Historically residents and non-residents were treated differently in respect of capital gains tax liability; however on January 1st 2007 the new Income Tax Act came into force. This was largely due to EU pressure, after complaints from foreign taxpayers that they were being discriminated against under the previous system.

The Income Tax Act changed certain articles of the Non-Resident Income Tax Act, in particular, the capital gains tax rate which was reduced from 35% on net gain to 18%, in line with the rate of tax for residents.

Another significant amendment to the Act was the reduction in the amount of retention tax that a property purchaser must pay to the tax authorities on account of the potential capital gains tax liability of a non-resident seller. This has been reduced from the 5% of the declared purchase price to 3%.

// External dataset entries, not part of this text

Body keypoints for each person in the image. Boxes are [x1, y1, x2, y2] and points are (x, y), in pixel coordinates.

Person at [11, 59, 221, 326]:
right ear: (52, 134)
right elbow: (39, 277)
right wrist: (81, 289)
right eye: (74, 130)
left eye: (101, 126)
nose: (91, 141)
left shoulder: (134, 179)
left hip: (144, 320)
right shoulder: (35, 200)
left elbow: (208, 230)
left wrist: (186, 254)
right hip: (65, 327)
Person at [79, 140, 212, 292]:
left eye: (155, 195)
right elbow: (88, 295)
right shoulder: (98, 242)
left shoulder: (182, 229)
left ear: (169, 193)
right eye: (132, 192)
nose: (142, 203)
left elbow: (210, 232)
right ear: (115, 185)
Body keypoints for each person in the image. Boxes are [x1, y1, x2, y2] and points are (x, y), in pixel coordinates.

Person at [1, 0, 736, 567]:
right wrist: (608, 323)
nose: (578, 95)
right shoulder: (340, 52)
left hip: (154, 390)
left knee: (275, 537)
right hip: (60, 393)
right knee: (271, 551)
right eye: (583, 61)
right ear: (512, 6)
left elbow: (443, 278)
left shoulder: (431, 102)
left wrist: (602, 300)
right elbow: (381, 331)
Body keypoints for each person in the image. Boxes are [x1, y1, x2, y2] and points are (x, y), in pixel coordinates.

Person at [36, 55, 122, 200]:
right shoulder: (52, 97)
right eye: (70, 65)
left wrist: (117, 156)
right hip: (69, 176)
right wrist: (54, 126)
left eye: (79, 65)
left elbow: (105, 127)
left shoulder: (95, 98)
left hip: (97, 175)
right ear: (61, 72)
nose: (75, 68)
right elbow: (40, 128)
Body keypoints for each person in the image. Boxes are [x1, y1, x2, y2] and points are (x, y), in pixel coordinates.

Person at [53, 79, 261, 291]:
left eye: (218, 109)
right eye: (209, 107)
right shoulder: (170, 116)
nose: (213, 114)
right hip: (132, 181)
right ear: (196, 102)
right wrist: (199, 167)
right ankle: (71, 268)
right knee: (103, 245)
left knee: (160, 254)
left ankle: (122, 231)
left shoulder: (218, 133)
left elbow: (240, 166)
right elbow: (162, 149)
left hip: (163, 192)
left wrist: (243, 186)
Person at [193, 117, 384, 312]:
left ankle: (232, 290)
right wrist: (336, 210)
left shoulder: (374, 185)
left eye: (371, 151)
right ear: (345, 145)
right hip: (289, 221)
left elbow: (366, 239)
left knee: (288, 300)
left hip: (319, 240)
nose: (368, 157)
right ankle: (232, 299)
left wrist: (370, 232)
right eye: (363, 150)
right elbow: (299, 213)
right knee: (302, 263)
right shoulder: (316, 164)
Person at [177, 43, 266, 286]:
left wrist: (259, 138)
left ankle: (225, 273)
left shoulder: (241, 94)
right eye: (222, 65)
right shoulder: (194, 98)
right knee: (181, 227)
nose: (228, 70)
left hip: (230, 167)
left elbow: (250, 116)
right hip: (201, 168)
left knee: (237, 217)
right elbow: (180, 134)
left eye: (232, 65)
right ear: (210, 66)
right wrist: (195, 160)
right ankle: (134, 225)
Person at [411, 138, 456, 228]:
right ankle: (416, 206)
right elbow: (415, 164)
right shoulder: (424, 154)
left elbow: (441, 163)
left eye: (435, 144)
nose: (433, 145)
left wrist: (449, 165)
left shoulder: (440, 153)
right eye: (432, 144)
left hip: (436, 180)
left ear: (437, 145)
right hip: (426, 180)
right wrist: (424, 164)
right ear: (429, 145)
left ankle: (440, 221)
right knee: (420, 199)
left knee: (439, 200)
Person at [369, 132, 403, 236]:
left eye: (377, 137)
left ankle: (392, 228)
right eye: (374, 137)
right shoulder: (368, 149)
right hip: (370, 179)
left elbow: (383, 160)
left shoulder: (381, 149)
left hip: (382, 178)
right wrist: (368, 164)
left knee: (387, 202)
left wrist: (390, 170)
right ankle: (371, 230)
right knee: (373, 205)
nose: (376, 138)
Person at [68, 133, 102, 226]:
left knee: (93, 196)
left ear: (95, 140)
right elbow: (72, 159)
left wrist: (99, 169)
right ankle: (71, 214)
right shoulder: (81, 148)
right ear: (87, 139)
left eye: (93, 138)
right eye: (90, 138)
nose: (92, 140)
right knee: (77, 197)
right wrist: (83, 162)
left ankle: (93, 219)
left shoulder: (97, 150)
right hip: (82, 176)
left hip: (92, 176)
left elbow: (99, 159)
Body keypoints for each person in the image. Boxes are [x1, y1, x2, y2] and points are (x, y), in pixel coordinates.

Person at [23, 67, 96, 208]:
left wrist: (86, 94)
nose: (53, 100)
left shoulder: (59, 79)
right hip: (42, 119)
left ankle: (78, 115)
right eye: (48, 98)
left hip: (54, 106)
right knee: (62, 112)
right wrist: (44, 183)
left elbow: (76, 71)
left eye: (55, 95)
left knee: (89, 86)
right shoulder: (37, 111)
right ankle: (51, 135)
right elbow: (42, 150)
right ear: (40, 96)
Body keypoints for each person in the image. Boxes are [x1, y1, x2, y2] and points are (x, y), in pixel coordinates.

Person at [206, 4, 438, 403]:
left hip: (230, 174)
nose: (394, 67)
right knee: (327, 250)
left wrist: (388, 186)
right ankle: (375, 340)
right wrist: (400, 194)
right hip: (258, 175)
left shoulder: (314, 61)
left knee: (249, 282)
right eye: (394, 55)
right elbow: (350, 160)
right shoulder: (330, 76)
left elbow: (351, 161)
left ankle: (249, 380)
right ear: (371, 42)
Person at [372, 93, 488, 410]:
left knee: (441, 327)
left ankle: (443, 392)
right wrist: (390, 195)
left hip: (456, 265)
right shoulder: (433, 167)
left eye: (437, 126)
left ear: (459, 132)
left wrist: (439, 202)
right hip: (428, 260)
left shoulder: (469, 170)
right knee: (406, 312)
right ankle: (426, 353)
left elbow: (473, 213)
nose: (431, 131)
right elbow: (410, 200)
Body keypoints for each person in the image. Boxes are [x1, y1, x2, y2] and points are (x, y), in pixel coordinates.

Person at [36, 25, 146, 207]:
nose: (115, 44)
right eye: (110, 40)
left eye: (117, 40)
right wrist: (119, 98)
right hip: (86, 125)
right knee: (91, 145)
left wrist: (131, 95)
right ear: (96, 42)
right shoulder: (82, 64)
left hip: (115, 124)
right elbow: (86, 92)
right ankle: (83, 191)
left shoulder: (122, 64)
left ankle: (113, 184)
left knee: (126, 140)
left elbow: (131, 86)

To explain this further, when a non-resident sells their Spanish property the purchasers must pay 3% of the sales price directly to the Spanish tax authorities and will only pay to the seller 97% of the agreed price. This retention tax is effectively kept ‘on account’ by the Spanish tax authorities until the non-residents’ capital gains tax liability is calculated. Once the capital gain is determined, i.e. the profit less any inflationary considerations for the period that the property was owned, and the appropriate tax due is calculated, the Spanish tax authorities will deduct the retention tax from the capital gains tax due to be paid. If, the capital gains tax due on the sale of the Spanish property is more than the 3% retention tax the seller has to pay the difference. If, however the capital gains tax liable on the sale of the Spanish property is less than the 3% retention tax the difference will be refunded by the Spanish tax authorities.
 

Plusvalia

Plusvalia is a tax levied by the local Town Hall and is paid on the sale of a property or piece of land. It is based on a combination of the area where the property is located, the size of the plot, and on the ‘valor catastral’. It is, in essence, a tax on the increase in value of the land, which by law, the seller is obliged to pay; however it is common practice for the parties to negotiate and write into the sales contract, who will pay the amount due.
 

Property Transfer Tax

For a residential property sold from a developer for the first time, transfer tax of 7% is due, and in the case of plots of land without existing built property, the figure is 16%. Both transfers are also subject to Stamp Duty of 1%.

On resale properties the transfer tax is set at either 6% or 7% depending on the region. The Province of Granada, in the region of Andalucía, is subject to 7% transfer tax.
 

Value Added Tax

The Spanish equivalent of VAT is I.V.A, and is charged at 16% on goods and services.